▸ **PROBLEM**: If a line in the records below contains the word "What", copy it.

[Stored data entries]
-*-

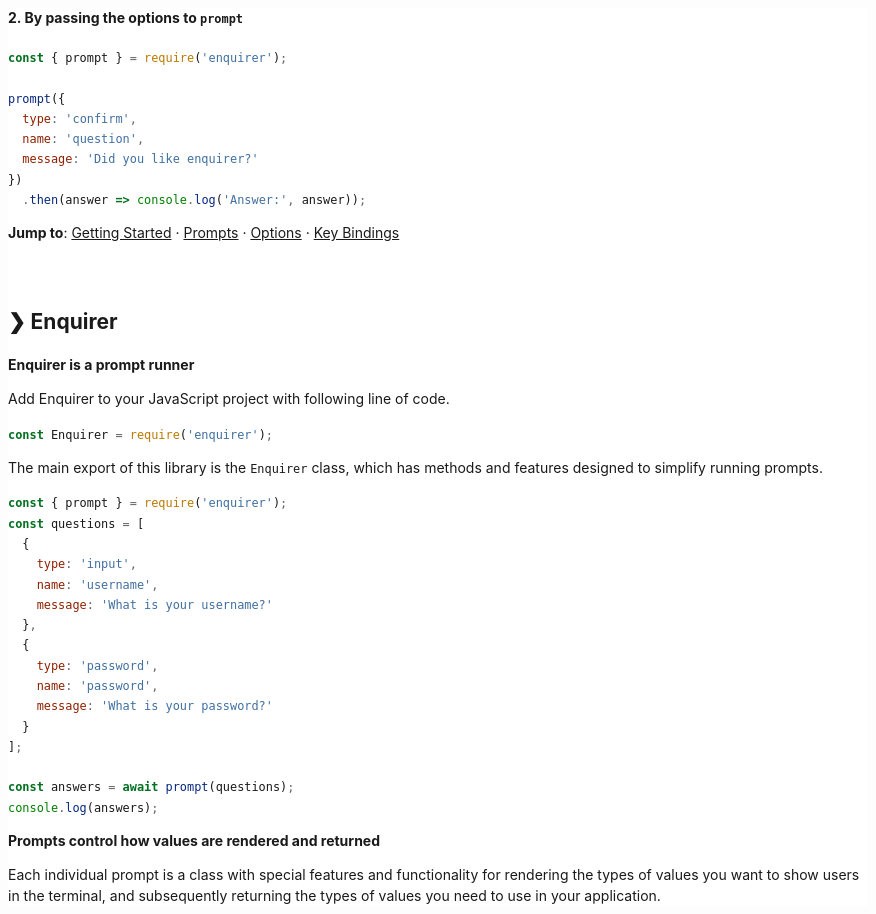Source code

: #### 2. By passing the options to `prompt`

```js
const { prompt } = require('enquirer');

prompt({
  type: 'confirm',
  name: 'question',
  message: 'Did you like enquirer?'
})
  .then(answer => console.log('Answer:', answer));
```

**Jump to**: [Getting Started](#-getting-started) · [Prompts](#-prompts) · [Options](#prompt-options) · [Key Bindings](#-key-bindings)

<br>

## ❯ Enquirer

**Enquirer is a prompt runner**

Add Enquirer to your JavaScript project with following line of code.

```js
const Enquirer = require('enquirer');
```

The main export of this library is the `Enquirer` class, which has methods and features designed to simplify running prompts.

```js
const { prompt } = require('enquirer');
const questions = [
  {
    type: 'input',
    name: 'username',
    message: 'What is your username?'
  },
  {
    type: 'password',
    name: 'password',
    message: 'What is your password?'
  }
];

const answers = await prompt(questions);
console.log(answers);
```

**Prompts control how values are rendered and returned**

Each individual prompt is a class with special features and functionality for rendering the types of values you want to show users in the terminal, and subsequently returning the types of values you need to use in your application.
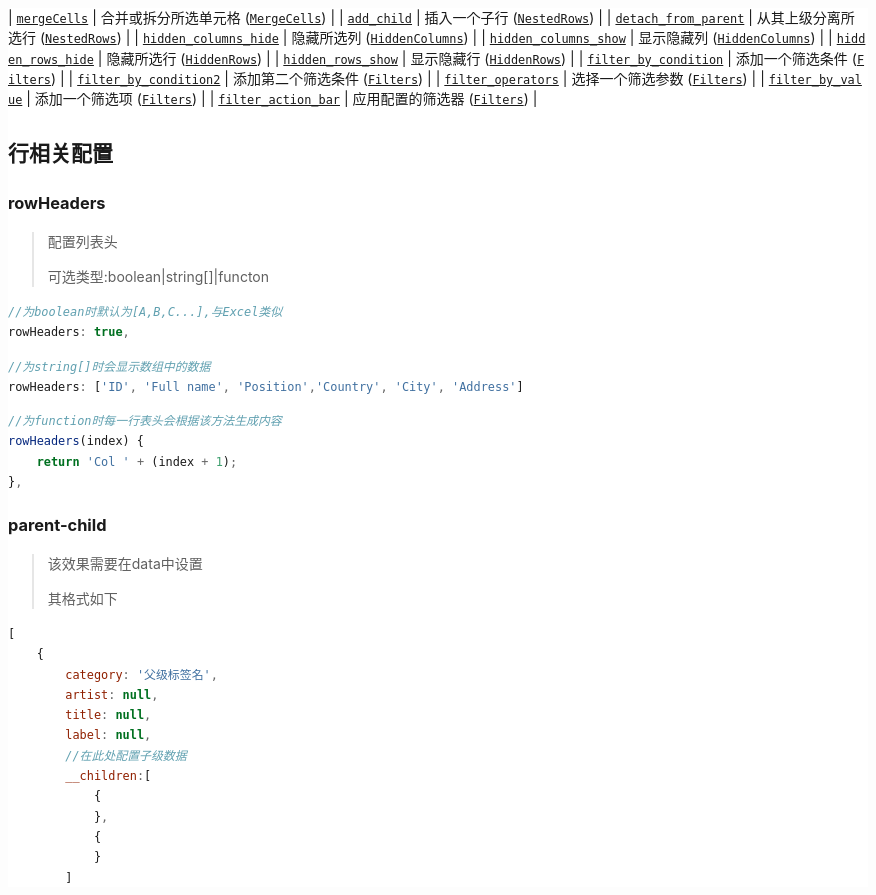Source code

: | [`mergeCells`](https://handsontable.com/docs/javascript-data-grid/api/context-menu/) | 合并或拆分所选单元格 ([`MergeCells`](https://handsontable.com/docs/javascript-data-grid/api/merge-cells/)) |
| [`add_child`](https://handsontable.com/docs/javascript-data-grid/api/context-menu/) | 插入一个子行 ([`NestedRows`](https://handsontable.com/docs/javascript-data-grid/api/nested-rows/)) |
| [`detach_from_parent`](https://handsontable.com/docs/javascript-data-grid/api/context-menu/) | 从其上级分离所选行 ([`NestedRows`](https://handsontable.com/docs/javascript-data-grid/api/nested-rows/)) |
| [`hidden_columns_hide`](https://handsontable.com/docs/javascript-data-grid/api/context-menu/) | 隐藏所选列 ([`HiddenColumns`](https://handsontable.com/docs/javascript-data-grid/api/hidden-columns/)) |
| [`hidden_columns_show`](https://handsontable.com/docs/javascript-data-grid/api/context-menu/) | 显示隐藏列 ([`HiddenColumns`](https://handsontable.com/docs/javascript-data-grid/api/hidden-columns/)) |
| [`hidden_rows_hide`](https://handsontable.com/docs/javascript-data-grid/api/context-menu/) | 隐藏所选行 ([`HiddenRows`](https://handsontable.com/docs/javascript-data-grid/api/hidden-rows/)) |
| [`hidden_rows_show`](https://handsontable.com/docs/javascript-data-grid/api/context-menu/) | 显示隐藏行 ([`HiddenRows`](https://handsontable.com/docs/javascript-data-grid/api/hidden-rows/)) |
| [`filter_by_condition`](https://handsontable.com/docs/javascript-data-grid/api/context-menu/) | 添加一个筛选条件 ([`Filters`](https://handsontable.com/docs/javascript-data-grid/api/filters/)) |
| [`filter_by_condition2`](https://handsontable.com/docs/javascript-data-grid/api/context-menu/) | 添加第二个筛选条件 ([`Filters`](https://handsontable.com/docs/javascript-data-grid/api/filters/)) |
| [`filter_operators`](https://handsontable.com/docs/javascript-data-grid/api/context-menu/) | 选择一个筛选参数 ([`Filters`](https://handsontable.com/docs/javascript-data-grid/api/filters/)) |
| [`filter_by_value`](https://handsontable.com/docs/javascript-data-grid/api/context-menu/) | 添加一个筛选项 ([`Filters`](https://handsontable.com/docs/javascript-data-grid/api/filters/)) |
| [`filter_action_bar`](https://handsontable.com/docs/javascript-data-grid/api/context-menu/) | 应用配置的筛选器 ([`Filters`](https://handsontable.com/docs/javascript-data-grid/api/filters/)) |

## 行相关配置

### rowHeaders

> 配置列表头
>
> 可选类型:boolean|string[]|functon

```js
//为boolean时默认为[A,B,C...],与Excel类似
rowHeaders: true,
```

```js
//为string[]时会显示数组中的数据
rowHeaders: ['ID', 'Full name', 'Position','Country', 'City', 'Address']
```

```js
//为function时每一行表头会根据该方法生成内容
rowHeaders(index) {
    return 'Col ' + (index + 1);
},
```

### parent-child

> 该效果需要在data中设置
>
> 其格式如下

```js
[
    {
        category: '父级标签名',
        artist: null,
        title: null,
        label: null,
        //在此处配置子级数据
        __children:[
            {
            },
            {
            }
        ]
```

  [CustomPlugin.PLUGIN_KEY]: true,
  [CustomPlugin.PLUGIN_KEY]: {
  [CustomPlugin.PLUGIN_KEY]: false,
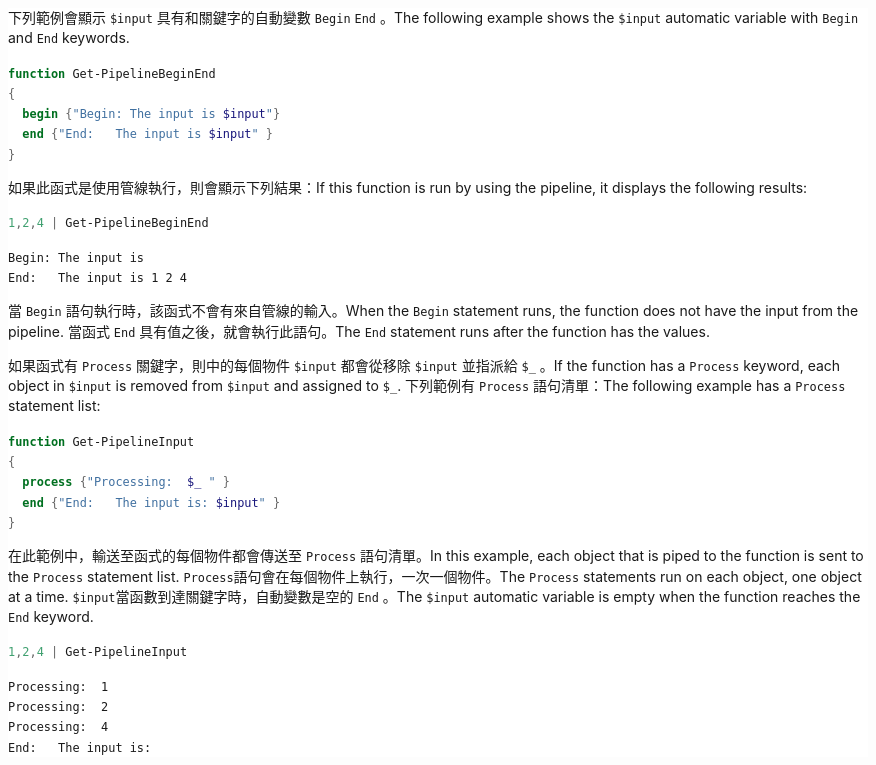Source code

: <span data-ttu-id="786f0-218">下列範例會顯示 `$input` 具有和關鍵字的自動變數 `Begin` `End` 。</span><span class="sxs-lookup"><span data-stu-id="786f0-218">The following example shows the `$input` automatic variable with `Begin` and `End` keywords.</span></span>

```powershell
function Get-PipelineBeginEnd
{
  begin {"Begin: The input is $input"}
  end {"End:   The input is $input" }
}
```

<span data-ttu-id="786f0-219">如果此函式是使用管線執行，則會顯示下列結果：</span><span class="sxs-lookup"><span data-stu-id="786f0-219">If this function is run by using the pipeline, it displays the following results:</span></span>

```powershell
1,2,4 | Get-PipelineBeginEnd
```

```Output
Begin: The input is
End:   The input is 1 2 4
```

<span data-ttu-id="786f0-220">當 `Begin` 語句執行時，該函式不會有來自管線的輸入。</span><span class="sxs-lookup"><span data-stu-id="786f0-220">When the `Begin` statement runs, the function does not have the input from the pipeline.</span></span> <span data-ttu-id="786f0-221">當函式 `End` 具有值之後，就會執行此語句。</span><span class="sxs-lookup"><span data-stu-id="786f0-221">The `End` statement runs after the function has the values.</span></span>

<span data-ttu-id="786f0-222">如果函式有 `Process` 關鍵字，則中的每個物件 `$input` 都會從移除 `$input` 並指派給 `$_` 。</span><span class="sxs-lookup"><span data-stu-id="786f0-222">If the function has a `Process` keyword, each object in `$input` is removed from `$input` and assigned to `$_`.</span></span> <span data-ttu-id="786f0-223">下列範例有 `Process` 語句清單：</span><span class="sxs-lookup"><span data-stu-id="786f0-223">The following example has a `Process` statement list:</span></span>

```powershell
function Get-PipelineInput
{
  process {"Processing:  $_ " }
  end {"End:   The input is: $input" }
}
```

<span data-ttu-id="786f0-224">在此範例中，輸送至函式的每個物件都會傳送至 `Process` 語句清單。</span><span class="sxs-lookup"><span data-stu-id="786f0-224">In this example, each object that is piped to the function is sent to the `Process` statement list.</span></span> <span data-ttu-id="786f0-225">`Process`語句會在每個物件上執行，一次一個物件。</span><span class="sxs-lookup"><span data-stu-id="786f0-225">The `Process` statements run on each object, one object at a time.</span></span> <span data-ttu-id="786f0-226">`$input`當函數到達關鍵字時，自動變數是空的 `End` 。</span><span class="sxs-lookup"><span data-stu-id="786f0-226">The `$input` automatic variable is empty when the function reaches the `End` keyword.</span></span>

```powershell
1,2,4 | Get-PipelineInput
```

```Output
Processing:  1
Processing:  2
Processing:  4
End:   The input is:
```
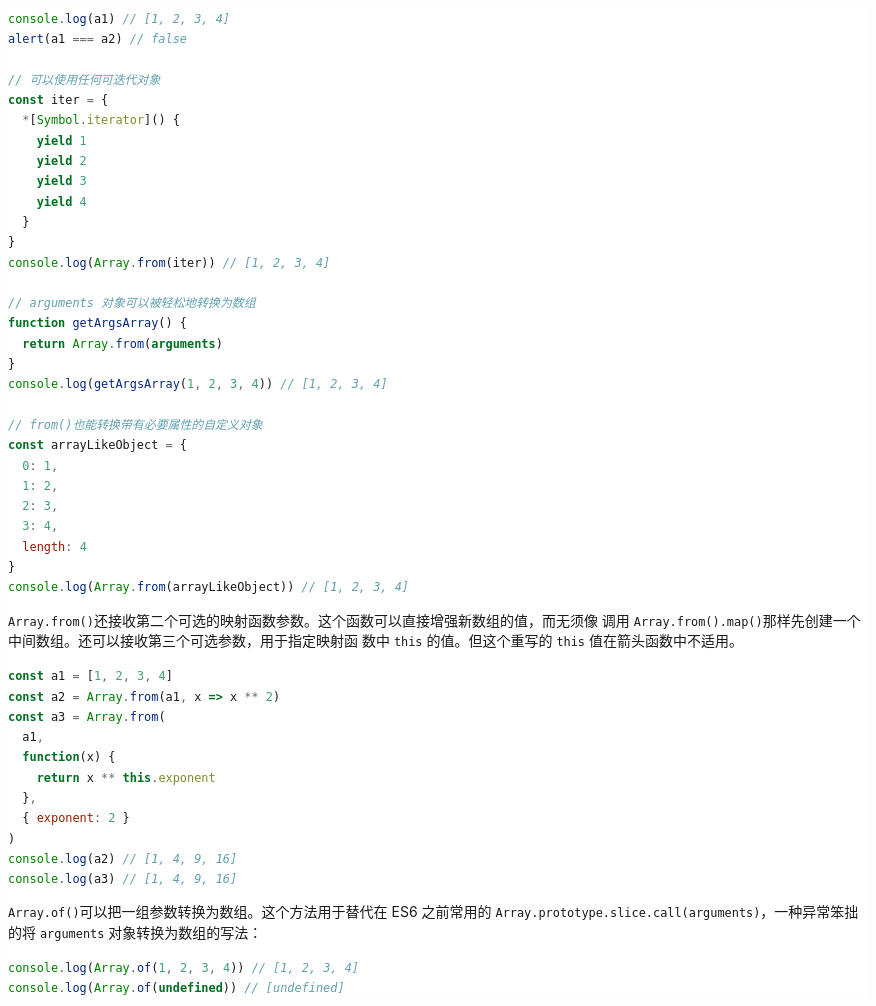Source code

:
 ```js
console.log(a1) // [1, 2, 3, 4]
alert(a1 === a2) // false

// 可以使用任何可迭代对象
const iter = {
  *[Symbol.iterator]() {
    yield 1
    yield 2
    yield 3
    yield 4
  }
}
console.log(Array.from(iter)) // [1, 2, 3, 4]

// arguments 对象可以被轻松地转换为数组
function getArgsArray() {
  return Array.from(arguments)
}
console.log(getArgsArray(1, 2, 3, 4)) // [1, 2, 3, 4]

// from()也能转换带有必要属性的自定义对象
const arrayLikeObject = {
  0: 1,
  1: 2,
  2: 3,
  3: 4,
  length: 4
}
console.log(Array.from(arrayLikeObject)) // [1, 2, 3, 4]
```

`Array.from()`还接收第二个可选的映射函数参数。这个函数可以直接增强新数组的值，而无须像
调用 `Array.from().map()`那样先创建一个中间数组。还可以接收第三个可选参数，用于指定映射函
数中 `this` 的值。但这个重写的 `this` 值在箭头函数中不适用。

```js
const a1 = [1, 2, 3, 4]
const a2 = Array.from(a1, x => x ** 2)
const a3 = Array.from(
  a1,
  function(x) {
    return x ** this.exponent
  },
  { exponent: 2 }
)
console.log(a2) // [1, 4, 9, 16]
console.log(a3) // [1, 4, 9, 16]
```

`Array.of()`可以把一组参数转换为数组。这个方法用于替代在 ES6 之前常用的 `Array.prototype.slice.call(arguments)`，一种异常笨拙的将 `arguments` 对象转换为数组的写法：

```js
console.log(Array.of(1, 2, 3, 4)) // [1, 2, 3, 4]
console.log(Array.of(undefined)) // [undefined]
```
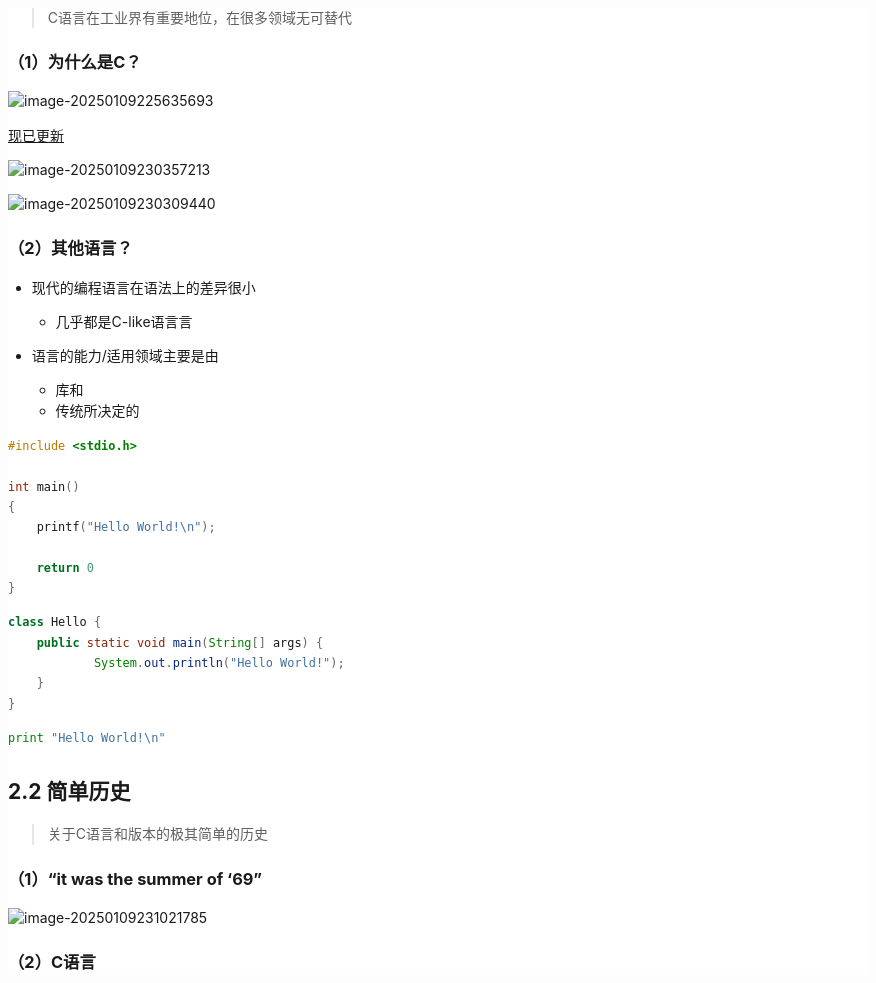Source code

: > C语言在工业界有重要地位，在很多领域无可替代

### （1）为什么是C？

![image-20250109225635693](https://raw.githubusercontent.com/onetioner/img/main/PicGo2/202501092256728.png)

[现已更新](https://www.tiobe.com/tiobe-index/)

![image-20250109230357213](https://raw.githubusercontent.com/onetioner/img/main/PicGo2/202501092303240.png)

![image-20250109230309440](https://raw.githubusercontent.com/onetioner/img/main/PicGo2/202501092303481.png)

### （2）其他语言？

- 现代的编程语言在语法上的差异很小
  - 几乎都是C-like语⾔言

- 语⾔的能力/适⽤领域主要是由
  - 库和
  - 传统所决定的

```c
#include <stdio.h>

int main()
{
  	printf("Hello World!\n");
  
  	return 0
}
```

```java
class Hello {
  	public static void main(String[] args) {
      		System.out.println("Hello World!");
    }
}
```

```python
print "Hello World!\n"
```

## 2.2 简单历史

> 关于C语言和版本的极其简单的历史

### （1）“it was the summer of ‘69”

![image-20250109231021785](https://raw.githubusercontent.com/onetioner/img/main/PicGo2/202501092310834.png)

### （2）C语⾔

-*-

▸ **OUTPUT FOR THIS EXERCISE**:
    message: 'What is your username?'
    message: 'What is your password?'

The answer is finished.